The new guidelines will come into force on 1 July 2014. They contain rules allowing Member States to draw up regional aid maps to identify the geographical areas in which companies can receive investment and at what level. Some of the key features of the new guidelines are:
- a widening of circumstances that are exempt from the obligation of prior notification to the Commission will allow Member States to spend smaller aid amounts without this administrative burden;
- large aid measures will of course still be subject to Commission scrutiny and will undergo an in-depth assessment of their incentive effect, proportionality, contribution to regional development and effects on competition. Only such aid as is necessary for regional development investments that would not have taken place without the aid will be permitted;
- aid to large companies in more developed assisted areas will only be allowed for investments that bring new economic activity, for initial investments for the diversification of existing establishments into new products, or for new process innovation, because it is more likely that these investments are carried out thanks to the subsidy.
More details of the specific features of the guidelines are available in a recent press release by the Commission.

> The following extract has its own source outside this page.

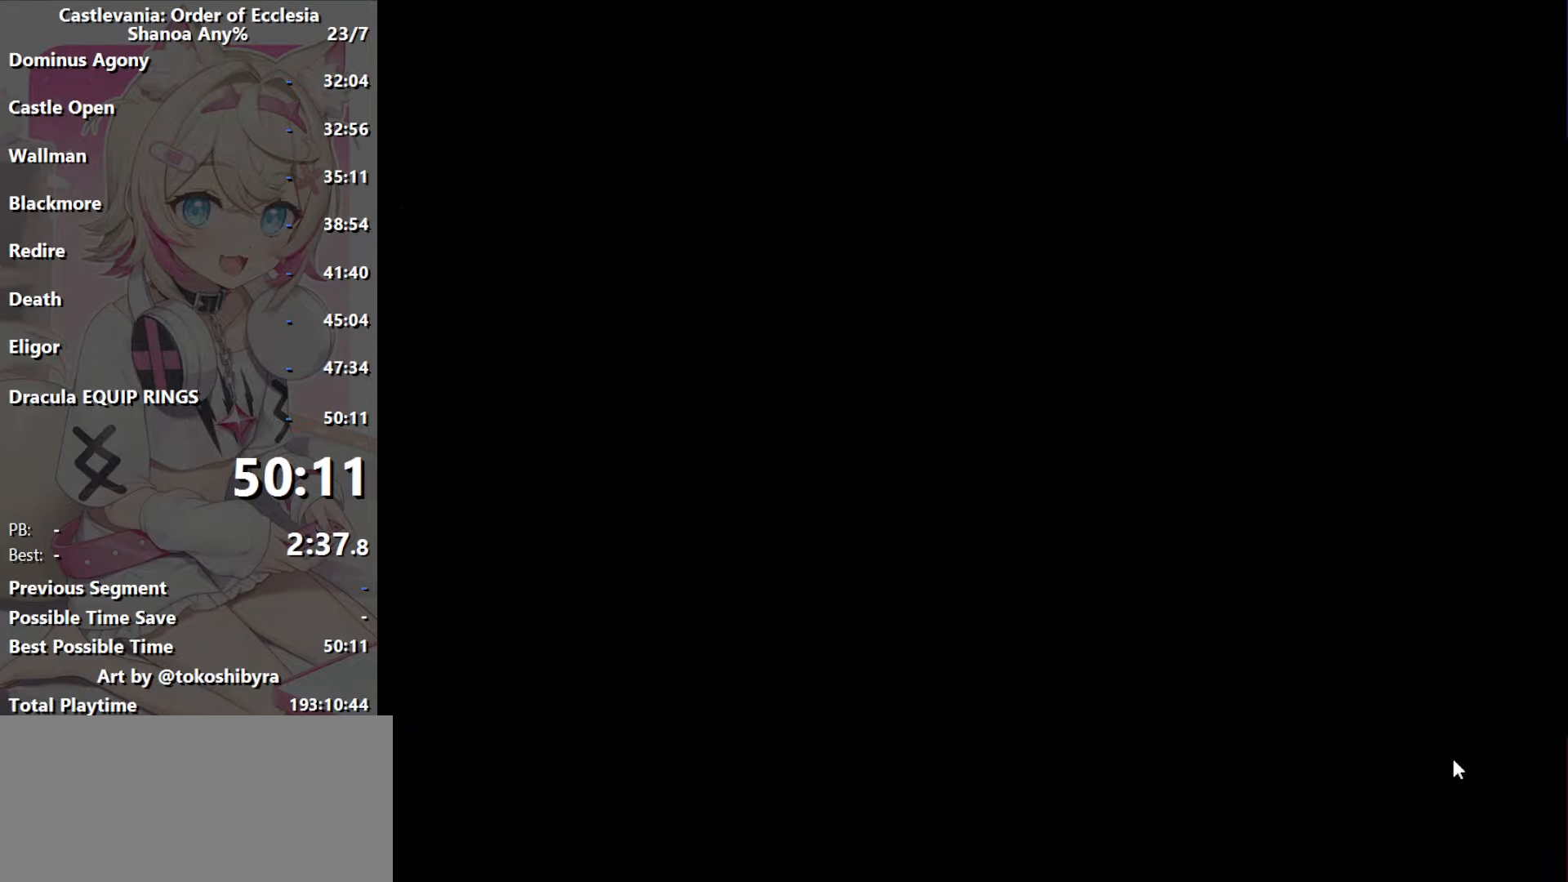
{"dt_ms": 500, "buttons": [], "events": []}
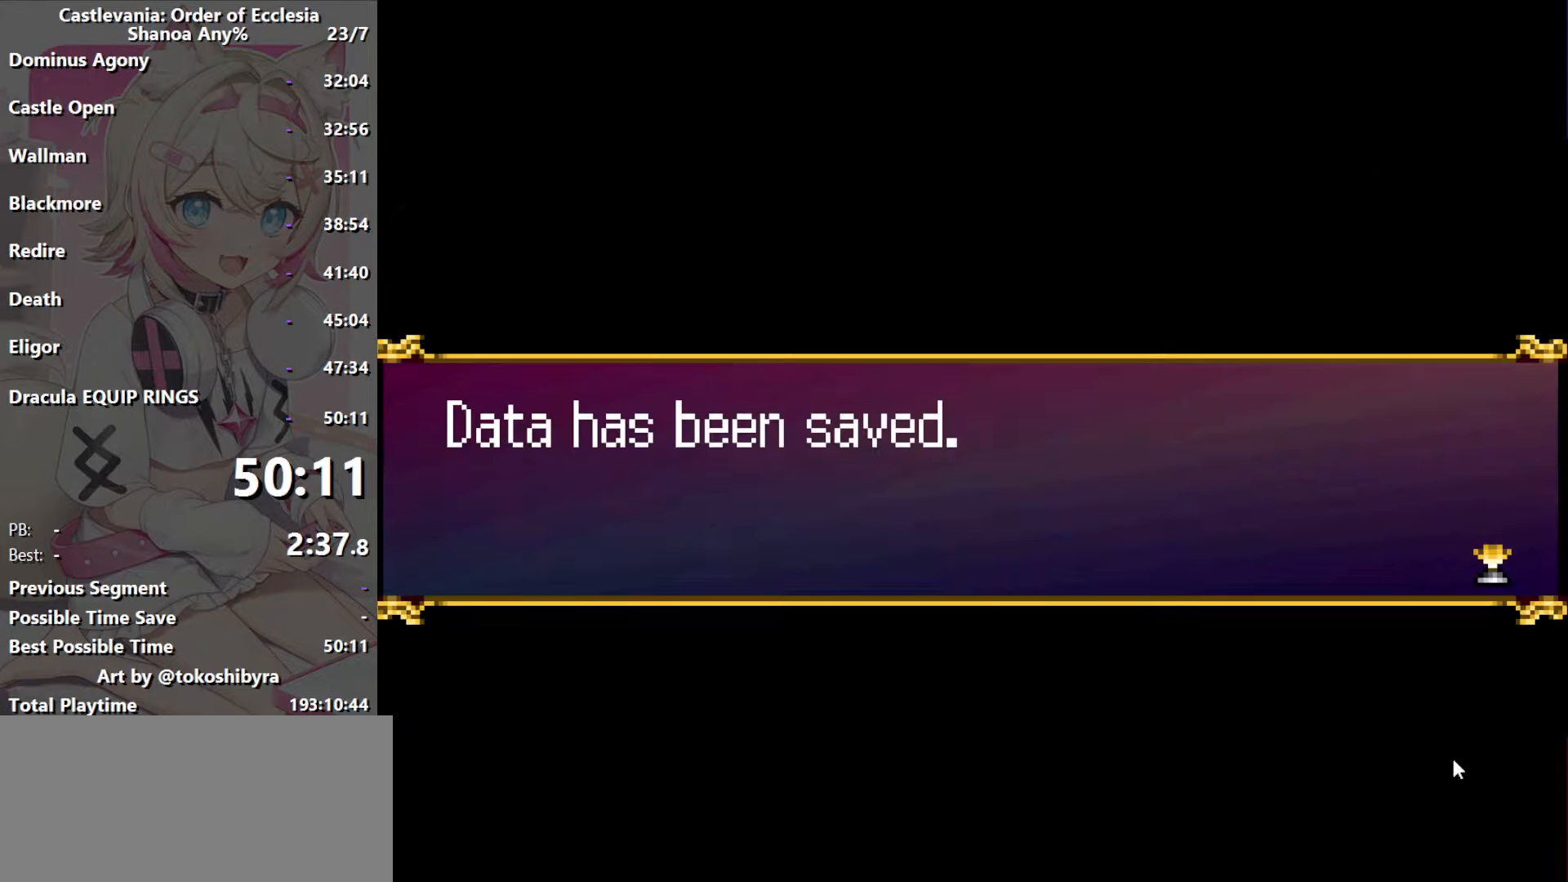
{"dt_ms": 500, "buttons": [], "events": [[50, "B", "down"], [167, "B", "up"]]}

The new guidelines will lead to an increase in the overall share of regions where regional aid can be granted, from the current level of 46.1% of the EU population to 47.2%. The population coverage tends to favour rural communities, where business investment and employment opportunities are usually low. However, the focus will be on regions that are less developed from an EU perspective (namely areas with a gross domestic product below 75% of the EU average). This means that some remote areas in Scotland with a high GDP and low unemployment, such as Shetland, will not automatically be entitled to investment aid, despite the geographic challenges faced by businesses in remote island communities. The extension of qualifying areas will of course increase opportunities across other parts of Scotland.